“Family Physical Activity Center,” Family Home Evening Resource Book (1997), 317
“Family Physical Activity Center,” Family Home Evening Resource Book, 317
A family physical activity center can help children and youth develop physically and also help the whole family achieve and maintain physical fitness. It can also provide inexpensive recreation close to home.
In a family council or home evening, discuss what you might do to develop a family physical activity center. First, find a small area, outdoors or indoors, which you might use. Visit a park, school playground, health spa, or athletic club for ideas. Consider equipment that will help family members work on balance, flexibility, strength, coordination, and endurance. Include items for the ages of your family members. Try to find inexpensive ways to build your center. You probably won’t need everything listed below. A few versatile items may be all you can afford and all you have room for. And remember: you can build it over several years’ time, getting one piece of equipment at a time.
Make an overhead ladder from two 2-by-4-inch (5-by-10-cm) boards, 8 feet (about 2.5 meters) long, and several lengths of 1-inch or 1 1/8-inch (2.5- or 3-cm) dowels. Hang it from basement ceiling joists or install it on posts outside.
Make a balance board from a small log 12 to 16 inches (about 30 to 40 cm) long, and a cleated board 10 inches (25 cm) wide and about 24 to 26 inches (61 to 66 cm) long.
Hang a climbing rope (even if it is short) from ceiling joists in the basement. It can also serve as a swing where children use their arm and shoulder strength to hang on instead of sitting on a seat. It can also be mounted outside from a tree limb.
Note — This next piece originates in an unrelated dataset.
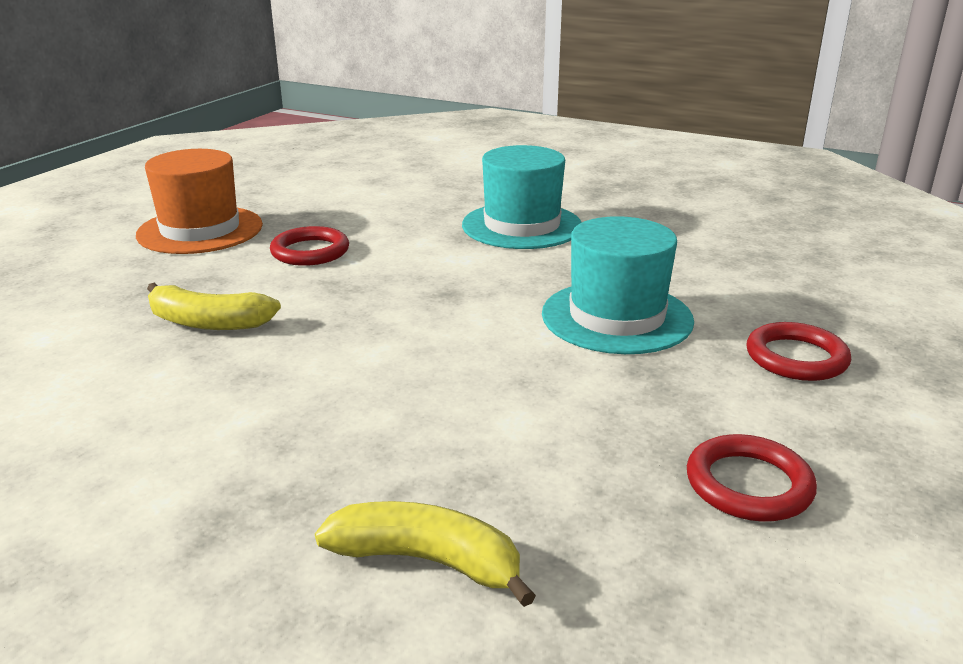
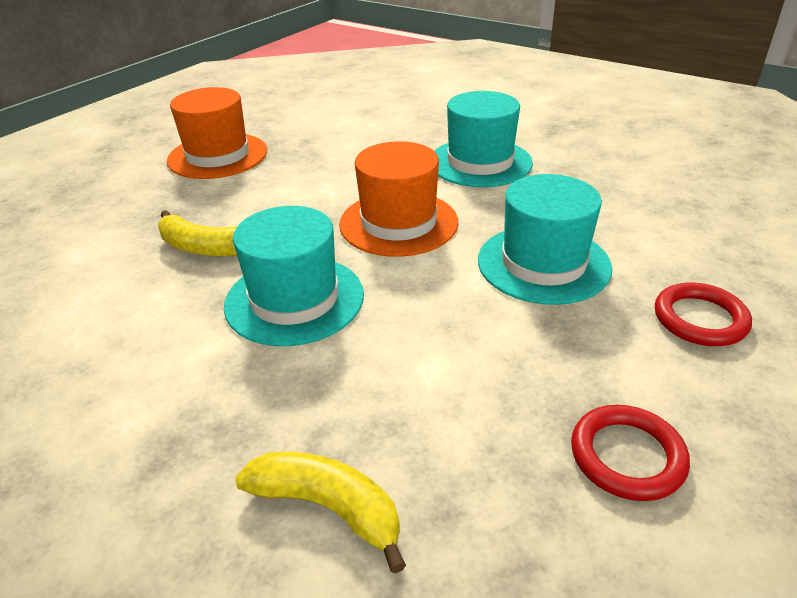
camera: 10 degrees right, 10 degrees up
red ring [270,226,349,266] -> none
none -> turquoise hat [224,206,364,346]
none -> orange hat [339,141,458,257]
Make a chinning bar out of three lengths of 1 1/2-inch (about 4-cm) galvanized pipe and a bag or two of concrete mix.
Make a shinny pole or fireman’s pole out of a 10- to 12-foot (about 3-to 4-meter) piece of 2-inch (5-cm) galvanized pipe and a bag of concrete mix.
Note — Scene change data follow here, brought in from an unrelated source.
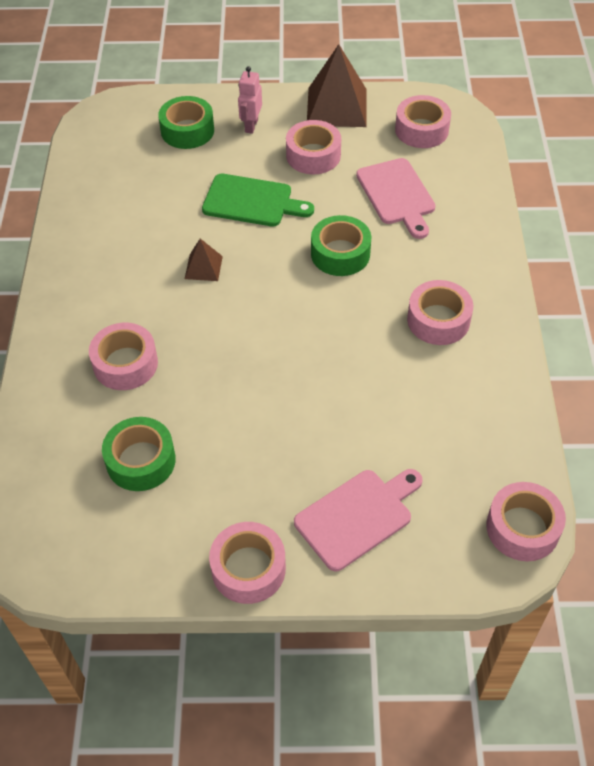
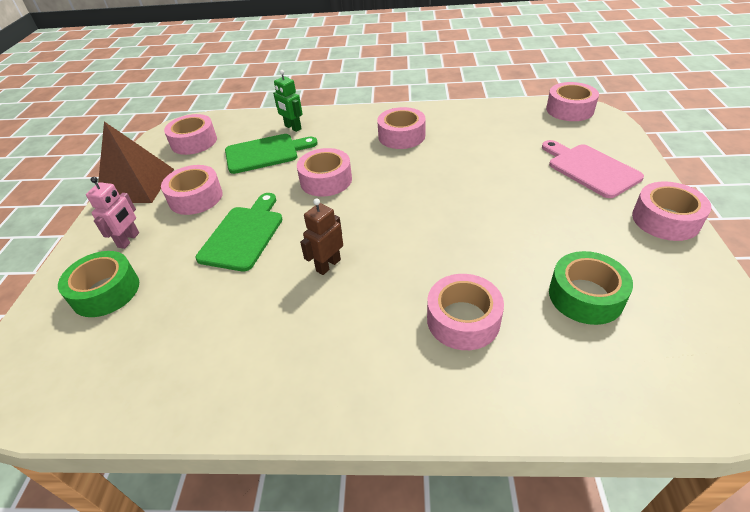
camera: 85 degrees left, 10 degrees down
brown pyramid [185,239,223,281] -> brown robot [300,198,343,275]
pink robot [238,66,262,134] -> pink robot turned 90 degrees counterclockwise [86,177,139,249]
green tape [311,215,371,276] -> pink tape [297,148,352,197]
pink cutting board [356,158,436,239] -> green cutting board [225,134,318,174]
none -> green robot [273,70,303,132]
Make a tire vault by burying one-third to one-half of a large truck tire in the ground.
Make tire trees from 12- to 14-foot (about 3- to 4-meter) logs about 10 inches (25 cm) in diameter with three sets of four used passenger car or truck tires mounted up the log so that they overlap a little. Putting two tire trees close together allows children to jump from one tree to the other. Installation in the ground should be firm.
Make a log walk (balance beam) from a pole 6 to 8 inches (about 15 to 20 cm) in diameter and about 12 to 14 feet (about 3 to 4 meters) long. Mount it on two hewn-out small pieces of log.
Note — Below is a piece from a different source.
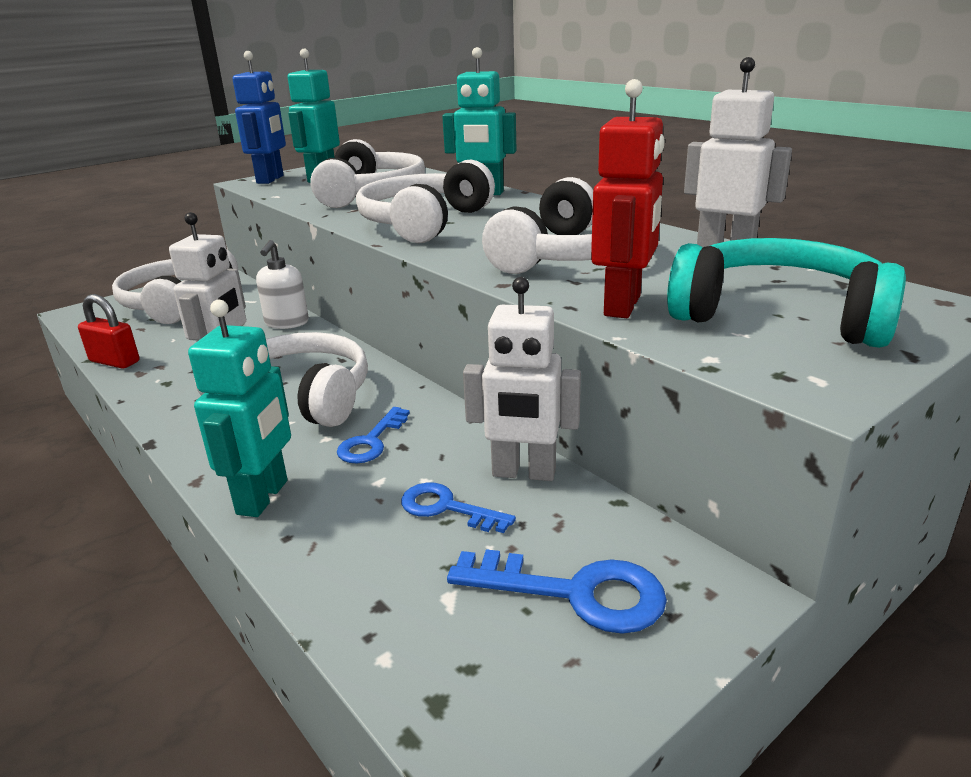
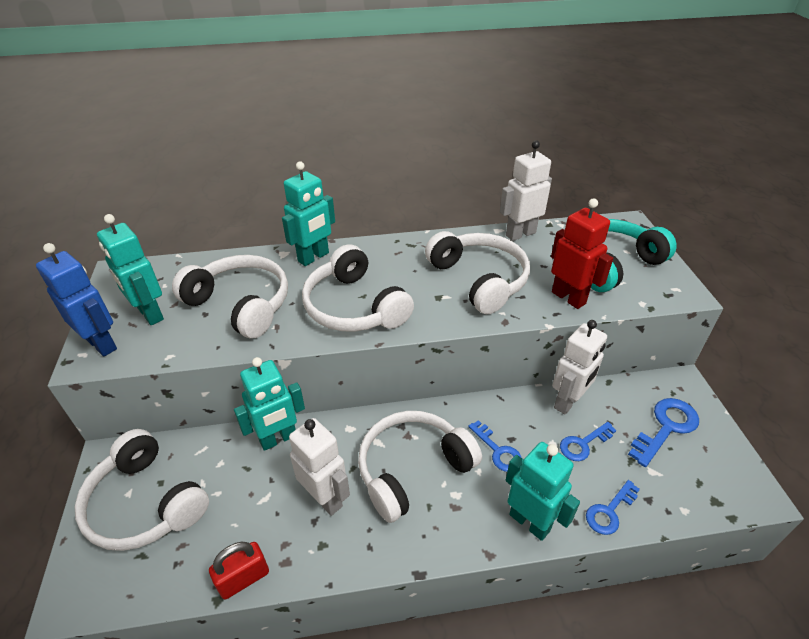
camera: 60 degrees left, 15 degrees up
white soap dispenser [256,240,309,329] -> turquoise robot [234,357,305,451]
none -> blue key [586,480,640,535]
Make a log jam using varying heights of logs 10 to 12 inches (about 25 to 30 cm) in diameter. Mount them vertically in an irregular arrangement, side by side.
Make a trapeze bar out of four eyebolts, two short pieces of chain, and about a 30-inch (about 76-cm) piece of 1 1/4-inch (about 3-cm) dowel. It can be mounted from basement floor joists, outside on an A-frame, or from a tree.
Make beanbag targets from plywood to look like clowns, animals, or trees. Bags can be tossed through holes shaped like mouths, eyes, or fruit.
Mount a dart board on a cloth-covered piece of celotex 4 feet by 4 feet (about 1.25 meters by 1.25 meters). Then there is less chance that darts will hit walls and floors.
Make a jumping board out of a 10-by-42-inch (about 25-cm-by-1-meter) piece of hardwood. Mount a 2-by-4-inch (5-by-10-cm) board securely under both ends.
Tumbling mattresses or mats
Sit-up or abdominal slant board
Basketball backboard and hoop
Volleyball and badminton standards and net
Ballet bar and mirror
Any other device for exercising muscles in which the resistance can be progressively increased
After you have decided which items you want to make or buy, work toward having them installed. Encourage regular use of the equipment.